At the start of the summer i had no gym membership, so I occasionally (once a week), did some lunges with a sofa, but focused mostly on sprinting at top speed, and bounding. My vert exploded (and later I found out my strength gains remained the same or slightly increased despite only moderate laod lifting).
I think once you hit a a plateau in the 30m dash by just sprinting, the squatting will help, the problem is that RFD is so much different in a sprint than in a squat, even a jump squat, that it may slow you down if you are not sprinting at least once a week at max v.
My 30 went form a 3.8 (hand timed with stopwatch in hand), to a 4 in two weeks when i focused mostly on bounding and jumping rather than sprinting. After 1 day of 30 m sprinting, I went back down to a 3.84 two days later.

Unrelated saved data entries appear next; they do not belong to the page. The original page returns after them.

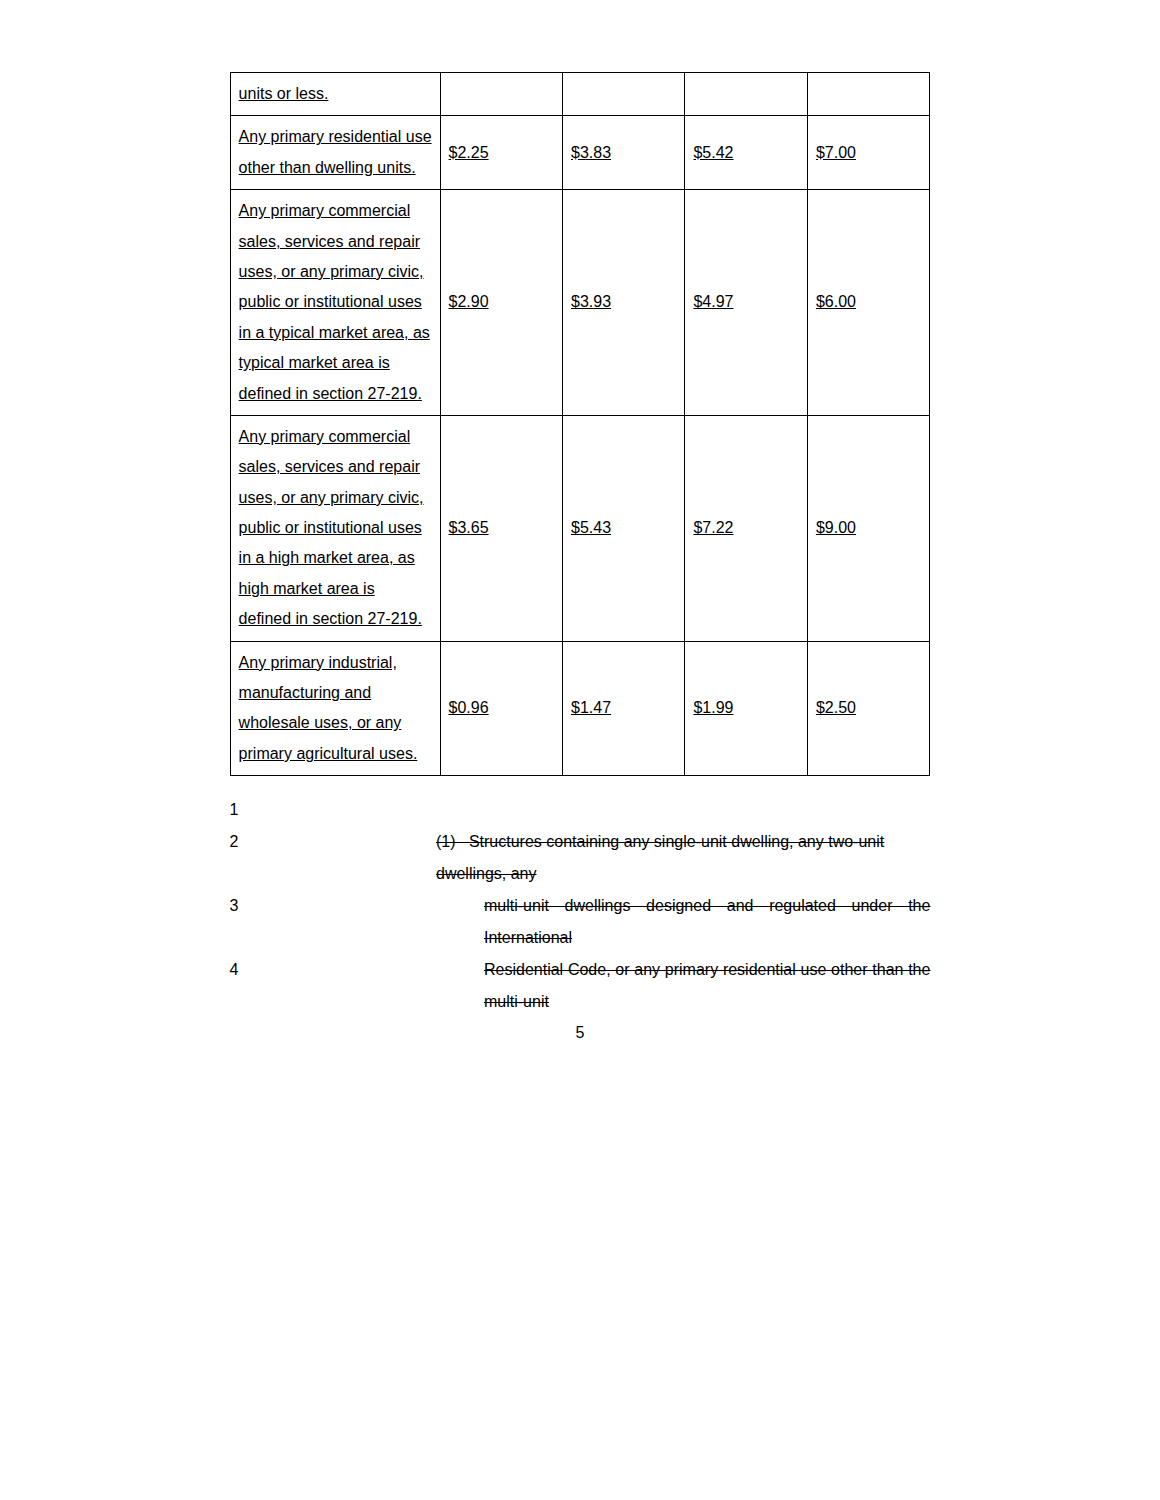| units or less. | | | | |
| Any primary residential use other than dwelling units. | $2.25 | $3.83 | $5.42 | $7.00 |
| Any primary commercial sales, services and repair uses, or any primary civic, public or institutional uses in a typical market area, as typical market area is defined in section 27-219. | $2.90 | $3.93 | $4.97 | $6.00 |
| Any primary commercial sales, services and repair uses, or any primary civic, public or institutional uses in a high market area, as high market area is defined in section 27-219. | $3.65 | $5.43 | $7.22 | $9.00 |
| Any primary industrial, manufacturing and wholesale uses, or any primary agricultural uses. | $0.96 | $1.47 | $1.99 | $2.50 |
1
2
(1) Structures containing any single-unit dwelling, any two-unit dwellings, any
3
multi-unit dwellings designed and regulated under the International
4
Residential Code, or any primary residential use other than the multi-unit
5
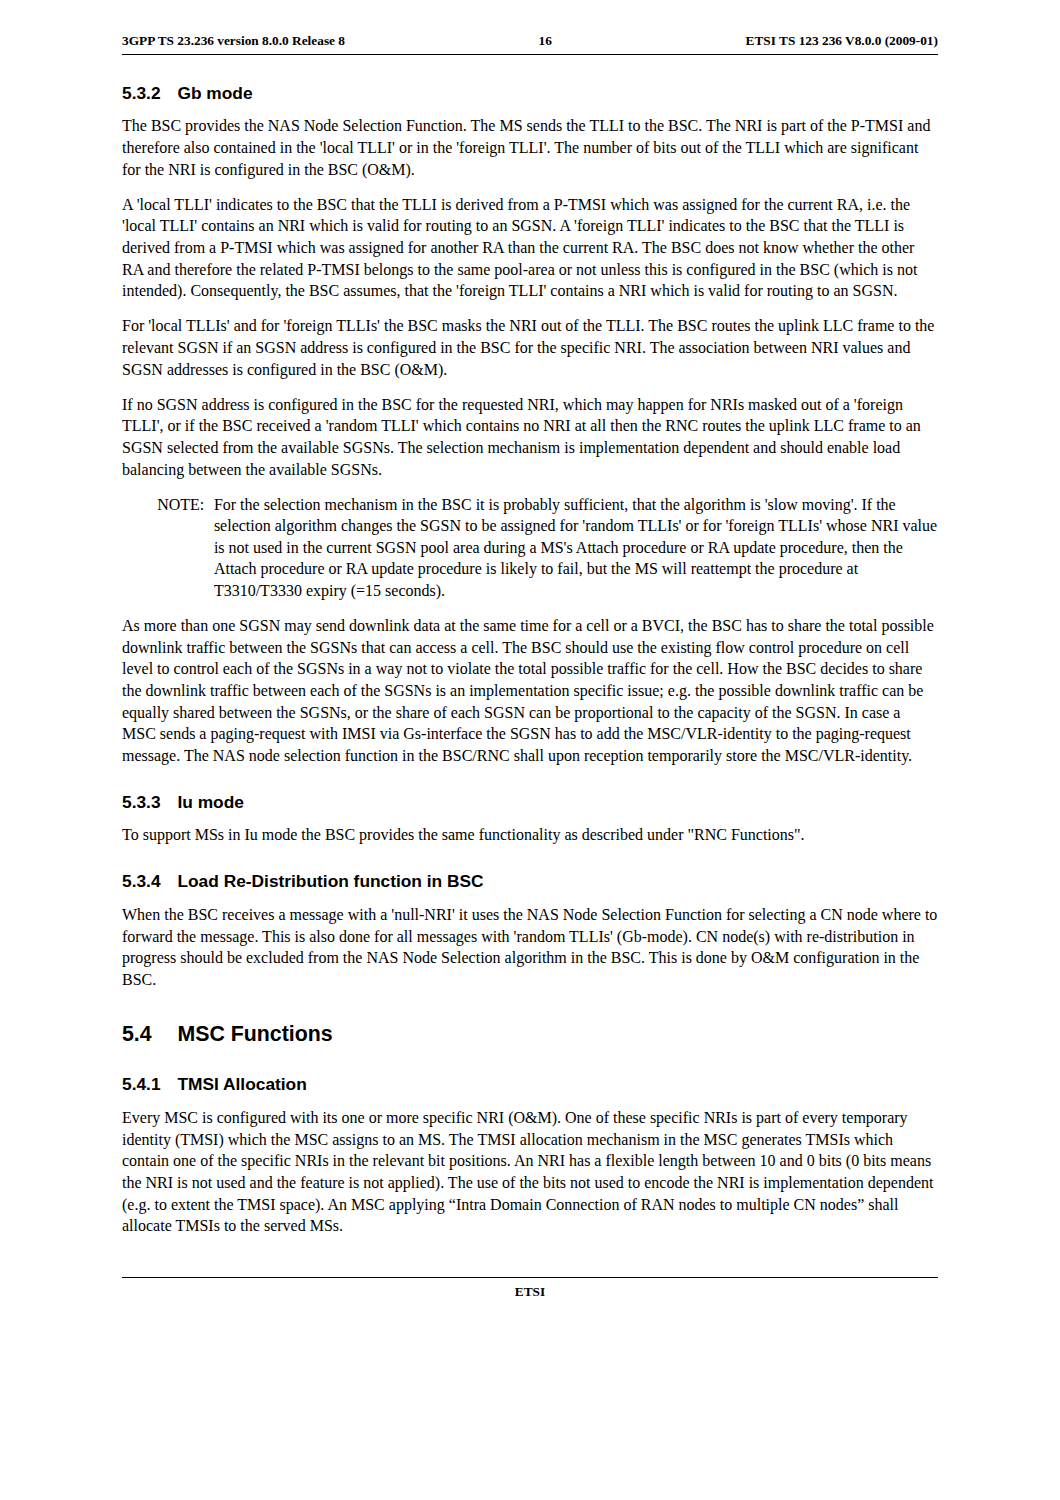3GPP TS 23.236 version 8.0.0 Release 8 16 ETSI TS 123 236 V8.0.0 (2009-01)
5.3.2 Gb mode
The BSC provides the NAS Node Selection Function. The MS sends the TLLI to the BSC. The NRI is part of the P-TMSI and therefore also contained in the 'local TLLI' or in the 'foreign TLLI'. The number of bits out of the TLLI which are significant for the NRI is configured in the BSC (O&M).
A 'local TLLI' indicates to the BSC that the TLLI is derived from a P-TMSI which was assigned for the current RA, i.e. the 'local TLLI' contains an NRI which is valid for routing to an SGSN. A 'foreign TLLI' indicates to the BSC that the TLLI is derived from a P-TMSI which was assigned for another RA than the current RA. The BSC does not know whether the other RA and therefore the related P-TMSI belongs to the same pool-area or not unless this is configured in the BSC (which is not intended). Consequently, the BSC assumes, that the 'foreign TLLI' contains a NRI which is valid for routing to an SGSN.
For 'local TLLIs' and for 'foreign TLLIs' the BSC masks the NRI out of the TLLI. The BSC routes the uplink LLC frame to the relevant SGSN if an SGSN address is configured in the BSC for the specific NRI. The association between NRI values and SGSN addresses is configured in the BSC (O&M).
If no SGSN address is configured in the BSC for the requested NRI, which may happen for NRIs masked out of a 'foreign TLLI', or if the BSC received a 'random TLLI' which contains no NRI at all then the RNC routes the uplink LLC frame to an SGSN selected from the available SGSNs. The selection mechanism is implementation dependent and should enable load balancing between the available SGSNs.
NOTE: For the selection mechanism in the BSC it is probably sufficient, that the algorithm is 'slow moving'. If the selection algorithm changes the SGSN to be assigned for 'random TLLIs' or for 'foreign TLLIs' whose NRI value is not used in the current SGSN pool area during a MS's Attach procedure or RA update procedure, then the Attach procedure or RA update procedure is likely to fail, but the MS will reattempt the procedure at T3310/T3330 expiry (=15 seconds).
As more than one SGSN may send downlink data at the same time for a cell or a BVCI, the BSC has to share the total possible downlink traffic between the SGSNs that can access a cell. The BSC should use the existing flow control procedure on cell level to control each of the SGSNs in a way not to violate the total possible traffic for the cell. How the BSC decides to share the downlink traffic between each of the SGSNs is an implementation specific issue; e.g. the possible downlink traffic can be equally shared between the SGSNs, or the share of each SGSN can be proportional to the capacity of the SGSN. In case a MSC sends a paging-request with IMSI via Gs-interface the SGSN has to add the MSC/VLR-identity to the paging-request message. The NAS node selection function in the BSC/RNC shall upon reception temporarily store the MSC/VLR-identity.
5.3.3 Iu mode
To support MSs in Iu mode the BSC provides the same functionality as described under "RNC Functions".
5.3.4 Load Re-Distribution function in BSC
When the BSC receives a message with a 'null-NRI' it uses the NAS Node Selection Function for selecting a CN node where to forward the message. This is also done for all messages with 'random TLLIs' (Gb-mode). CN node(s) with re-distribution in progress should be excluded from the NAS Node Selection algorithm in the BSC. This is done by O&M configuration in the BSC.
5.4 MSC Functions
5.4.1 TMSI Allocation
Every MSC is configured with its one or more specific NRI (O&M). One of these specific NRIs is part of every temporary identity (TMSI) which the MSC assigns to an MS. The TMSI allocation mechanism in the MSC generates TMSIs which contain one of the specific NRIs in the relevant bit positions. An NRI has a flexible length between 10 and 0 bits (0 bits means the NRI is not used and the feature is not applied). The use of the bits not used to encode the NRI is implementation dependent (e.g. to extent the TMSI space). An MSC applying “Intra Domain Connection of RAN nodes to multiple CN nodes” shall allocate TMSIs to the served MSs.
ETSI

Then one day I did deep squat jumps with 175 lbs (my max squat is prolly weak as hell), and I definitely felt faster. So yes it helps, but what I see a lot of people doing is focusing on the lifting and forgettiing that RFD cannot be trained for sprints by squatting.
Also, I read an article that I can’t find anymore that said sprinting and jumping was actually isometric rather than concentric.. Any thoughts on this?
If oyu think about it, all that force is being developed in only .2 seconds at the start and in a running vertical jump. Once that power has been generated at a specific joint angle, it’s over, you jump up (to a certain extent). Would it be fair to say there is at least some isometric stuff going on?